Phone Number in Arm64-assembly: Complete Solution & Deep Dive Guide
From Chaos to Clean: Mastering Phone Number Parsing in Arm64 Assembly
A comprehensive guide to sanitizing and validating North American Numbering Plan (NANP) phone numbers using low-level Arm64 assembly. This tutorial breaks down string manipulation, character filtering, and rule-based validation, providing a complete solution from zero to hero for handling complex user input at the hardware level.
You've just been hired at a top-tier communications company, and your first task is a baptism by fire. The user database is a mess of phone numbers in every conceivable format: `(123) 456-7890`, `123.456.7890`, `+1 123 456 7890`, and countless other variations. Your mission, should you choose to accept it, is to build a hyper-efficient function that can tame this chaos, converting valid numbers into a clean, standardized format and rejecting the invalid ones. But there's a catch: for maximum performance, you must do it in Arm64 assembly. This guide will walk you through that exact process, turning you into a low-level data sanitation expert.
What is Phone Number Validation and Why is it Critical?
Phone number validation is the process of verifying that a string of characters represents a plausible, dialable phone number that adheres to a specific numbering plan. For this task, we focus on the North American Numbering Plan (NANP), the system governing phone numbers in the United States, Canada, and several other territories. A clean, validated number is essential for system reliability, ensuring that SMS messages are sent, calls are connected, and databases remain consistent.
The Rules of the NANP Game
To write our validation logic, we first need to understand the rules. A number is considered valid under NANP if it meets these criteria:
- Length: The number must contain either 10 digits or 11 digits.
- Country Code (11-digit numbers): If the number has 11 digits, the first digit must be `1`. Any other leading digit makes it invalid.
- Area Code (Digits 1-3): The first digit of the 10-digit number (or the second digit of an 11-digit number) cannot be `0` or `1`. This is often referred to as the `NXX` rule, where `N` is any digit from 2-9.
- Exchange Code (Digits 4-6): Similarly, the first digit of the exchange code (the 4th digit of the 10-digit number) also cannot be `0` or `1`.
- Ignored Characters: Punctuation like parentheses `()`, hyphens `-`, dots `.`, plus signs `+`, and spaces should be completely ignored during validation.
Our assembly function must systematically strip these ignored characters and then apply the validation rules to the remaining sequence of digits.
Why Use Arm64 Assembly for String Manipulation?

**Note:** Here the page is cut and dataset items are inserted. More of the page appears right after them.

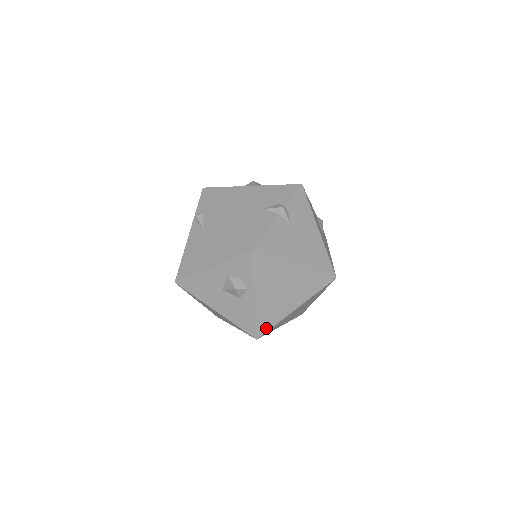
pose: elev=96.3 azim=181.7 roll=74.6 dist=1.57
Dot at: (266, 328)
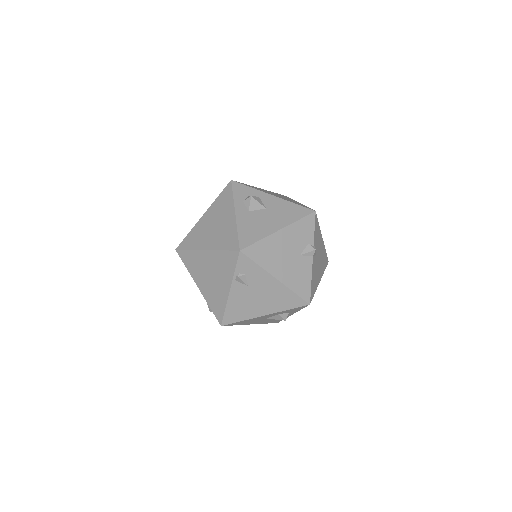
Dot at: occluded
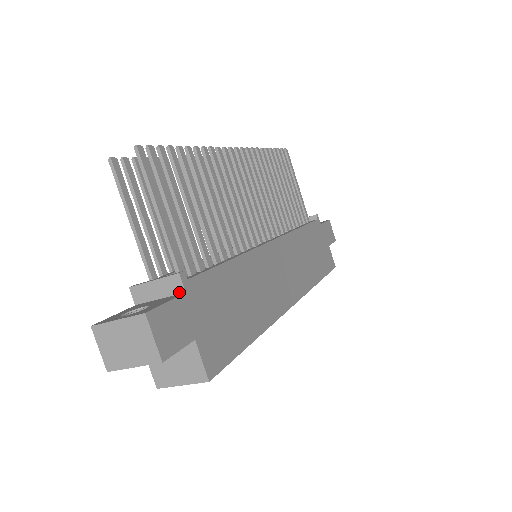
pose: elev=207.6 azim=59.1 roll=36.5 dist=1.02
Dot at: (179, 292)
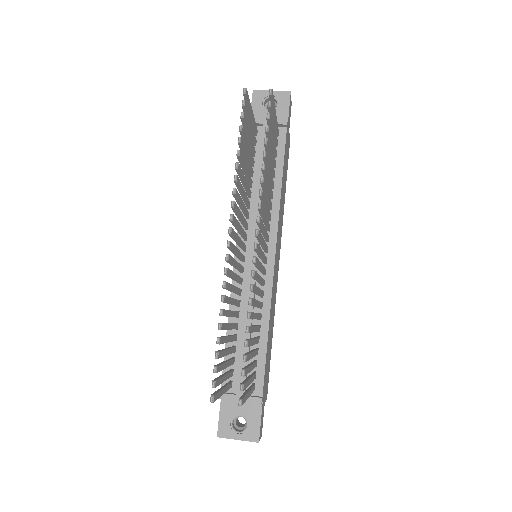
Dot at: occluded
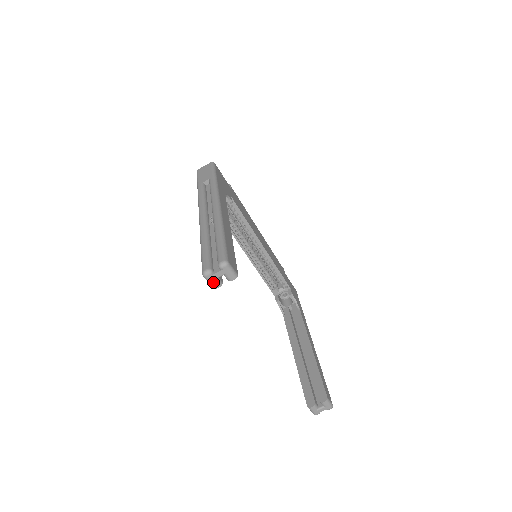
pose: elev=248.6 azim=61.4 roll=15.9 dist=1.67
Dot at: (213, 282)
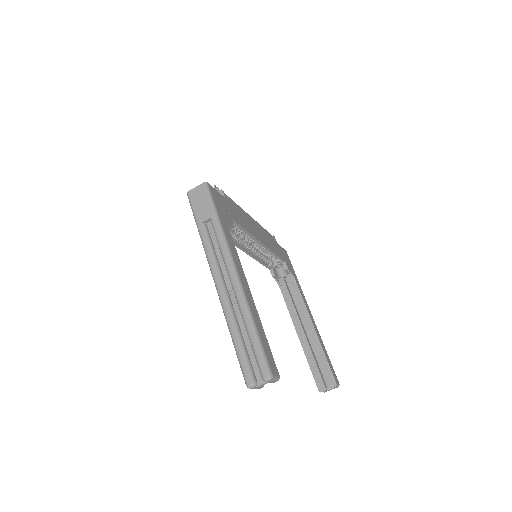
Dot at: (257, 388)
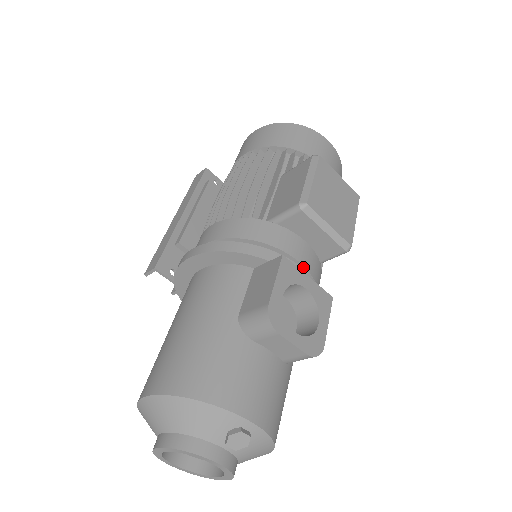
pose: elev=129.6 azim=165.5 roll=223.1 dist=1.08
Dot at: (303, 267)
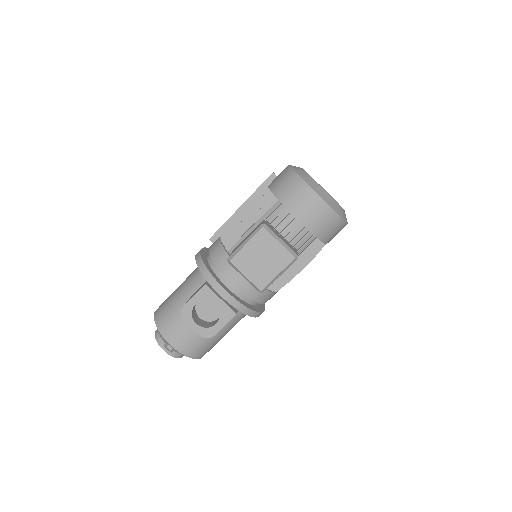
Dot at: (237, 288)
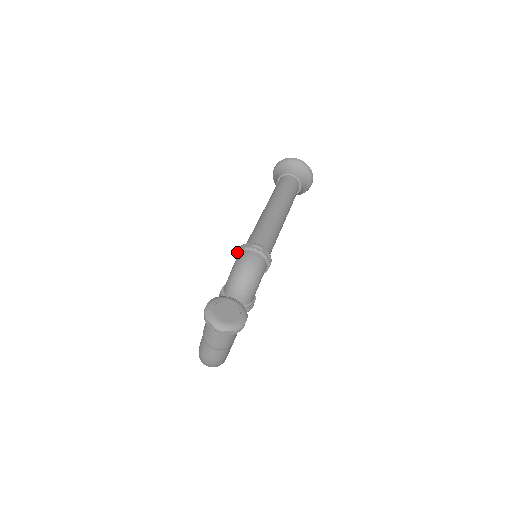
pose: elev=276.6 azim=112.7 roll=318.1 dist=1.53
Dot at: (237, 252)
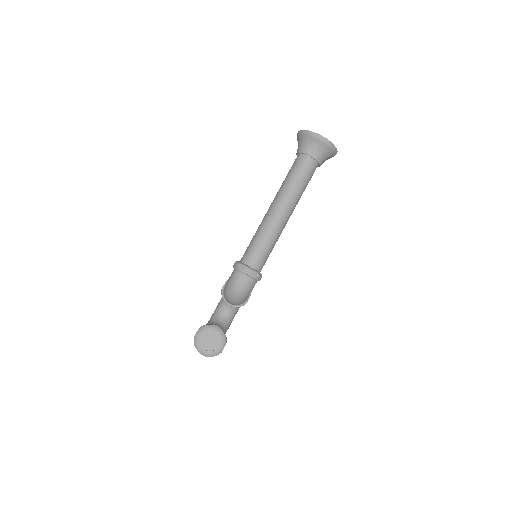
Dot at: (233, 267)
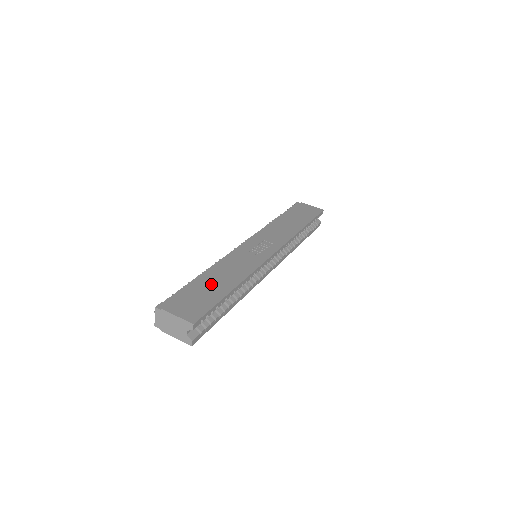
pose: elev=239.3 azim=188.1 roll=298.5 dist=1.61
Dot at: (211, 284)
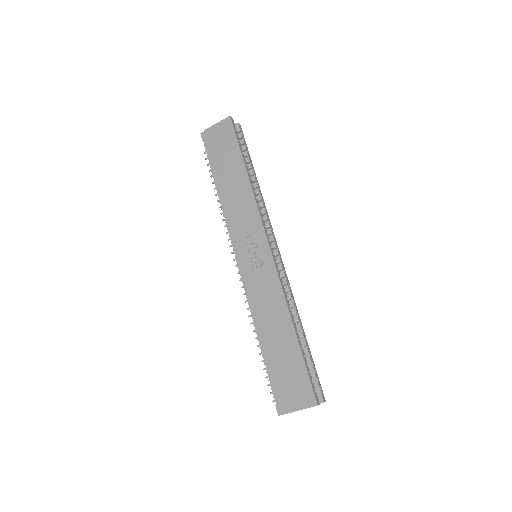
Dot at: (278, 348)
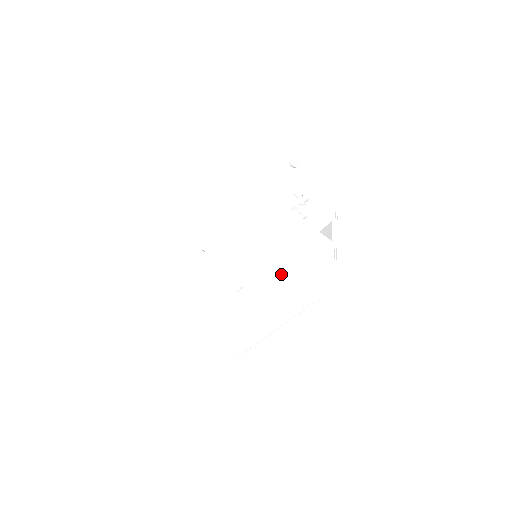
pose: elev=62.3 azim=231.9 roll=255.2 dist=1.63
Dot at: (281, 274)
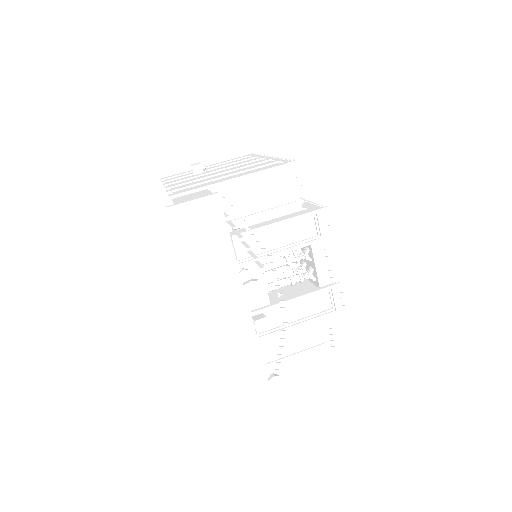
Dot at: occluded
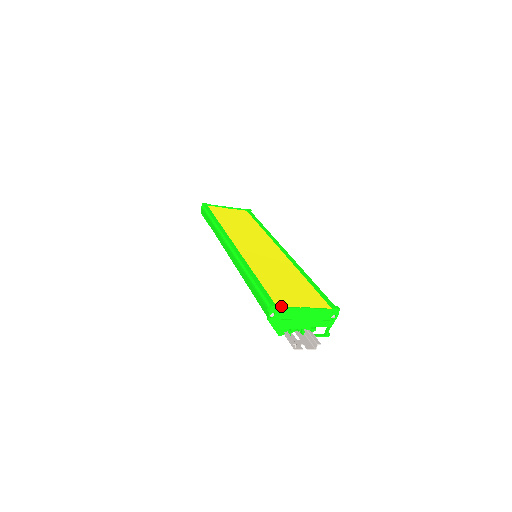
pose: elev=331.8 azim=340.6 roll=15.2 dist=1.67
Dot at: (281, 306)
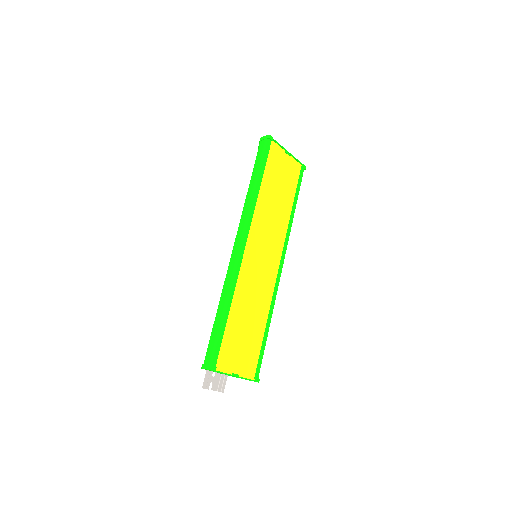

In a world dominated by high-level languages like Python or JavaScript, reaching for assembly might seem like overkill. However, for certain applications, it's the most logical choice. Arm64 (also known as ARMv8-A or AArch64) is the architecture powering the vast majority of modern smartphones, tablets, and increasingly, servers and laptops. Writing assembly gives you unparalleled control and performance.
Pros and Cons of Using Assembly for this Task
| Aspect | Pros (Using Arm64 Assembly) | Cons (Risks & Considerations) |
|---|---|---|
| Performance | Direct control over registers and memory leads to minimal overhead and maximum speed. No runtime or garbage collector involved. | Significantly more complex to write and debug. A poorly written assembly function can be slower than a compiler-optimized high-level one. |
| Memory Usage | Extremely low memory footprint. You allocate and manage only what is absolutely necessary. | Manual memory management is error-prone. Buffer overflows and memory leaks are real risks if not handled carefully. |
| Portability | The code is highly specific to the Arm64 architecture. | Code is not portable to other architectures like x86-64 without a complete rewrite. |
| Learning Value | Provides a deep understanding of how computers process data at a fundamental level, from memory access to CPU branching. | Steep learning curve. Requires knowledge of the A64 instruction set, registers, and calling conventions. |
For the exclusive curriculum at kodikra.com's Arm64-assembly path, this module is designed to build foundational skills in string processing, conditional logic, and memory management—skills that are transferable to any low-level programming context.
How It Works: A Line-by-Line Code Walkthrough
Our approach involves an in-place modification of the input string. We'll use two pointers: a "read" pointer that scans the original string, and a "write" pointer that places cleaned digits at the beginning of that same string. This is a highly efficient technique that avoids allocating new memory.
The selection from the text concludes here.